-- Le problème --
Reproduisez à l'identique, s'il vous plaît, le code source de chacune des entrées ci-dessous, sans changer une seule ligne.

-- Jeu de données --
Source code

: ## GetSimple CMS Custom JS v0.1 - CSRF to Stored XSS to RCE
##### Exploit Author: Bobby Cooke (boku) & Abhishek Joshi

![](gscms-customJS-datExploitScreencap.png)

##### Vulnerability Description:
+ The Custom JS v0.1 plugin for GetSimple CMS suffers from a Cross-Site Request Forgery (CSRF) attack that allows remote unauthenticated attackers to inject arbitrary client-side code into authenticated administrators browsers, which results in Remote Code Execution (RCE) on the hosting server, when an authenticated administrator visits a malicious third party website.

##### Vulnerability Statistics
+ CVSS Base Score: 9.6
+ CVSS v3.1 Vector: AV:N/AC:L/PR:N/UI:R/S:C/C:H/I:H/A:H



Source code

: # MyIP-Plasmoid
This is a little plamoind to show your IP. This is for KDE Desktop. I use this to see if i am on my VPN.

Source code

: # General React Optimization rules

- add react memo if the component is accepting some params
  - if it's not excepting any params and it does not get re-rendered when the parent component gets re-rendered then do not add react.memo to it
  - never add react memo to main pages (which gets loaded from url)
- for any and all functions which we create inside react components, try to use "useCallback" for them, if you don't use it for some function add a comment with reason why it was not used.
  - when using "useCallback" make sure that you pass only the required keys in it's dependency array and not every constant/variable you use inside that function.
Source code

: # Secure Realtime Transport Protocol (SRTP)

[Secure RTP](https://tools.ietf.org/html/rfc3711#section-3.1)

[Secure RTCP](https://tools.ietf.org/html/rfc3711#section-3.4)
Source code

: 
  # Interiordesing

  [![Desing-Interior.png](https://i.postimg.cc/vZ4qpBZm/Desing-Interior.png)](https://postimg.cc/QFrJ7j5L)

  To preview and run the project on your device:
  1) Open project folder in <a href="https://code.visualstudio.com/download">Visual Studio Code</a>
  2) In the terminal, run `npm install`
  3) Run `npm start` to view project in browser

-- Réponse au problème --
Source code

: ## GetSimple CMS Custom JS v0.1 - CSRF to Stored XSS to RCE
##### Exploit Author: Bobby Cooke (boku) & Abhishek Joshi

![](gscms-customJS-datExploitScreencap.png)

##### Vulnerability Description:
+ The Custom JS v0.1 plugin for GetSimple CMS suffers from a Cross-Site Request Forgery (CSRF) attack that allows remote unauthenticated attackers to inject arbitrary client-side code into authenticated administrators browsers, which results in Remote Code Execution (RCE) on the hosting server, when an authenticated administrator visits a malicious third party website.

##### Vulnerability Statistics
+ CVSS Base Score: 9.6
+ CVSS v3.1 Vector: AV:N/AC:L/PR:N/UI:R/S:C/C:H/I:H/A:H



Source code

: # MyIP-Plasmoid
This is a little plamoind to show your IP. This is for KDE Desktop. I use this to see if i am on my VPN.

Source code

: # General React Optimization rules

- add react memo if the component is accepting some params
  - if it's not excepting any params and it does not get re-rendered when the parent component gets re-rendered then do not add react.memo to it
  - never add react memo to main pages (which gets loaded from url)
- for any and all functions which we create inside react components, try to use "useCallback" for them, if you don't use it for some function add a comment with reason why it was not used.
  - when using "useCallback" make sure that you pass only the required keys in it's dependency array and not every constant/variable you use inside that function.
Source code

: # Secure Realtime Transport Protocol (SRTP)

[Secure RTP](https://tools.ietf.org/html/rfc3711#section-3.1)

[Secure RTCP](https://tools.ietf.org/html/rfc3711#section-3.4)
Source code

: 
  # Interiordesing

  [![Desing-Interior.png](https://i.postimg.cc/vZ4qpBZm/Desing-Interior.png)](https://postimg.cc/QFrJ7j5L)

  To preview and run the project on your device:
  1) Open project folder in <a href="https://code.visualstudio.com/download">Visual Studio Code</a>
  2) In the terminal, run `npm install`
  3) Run `npm start` to view project in browser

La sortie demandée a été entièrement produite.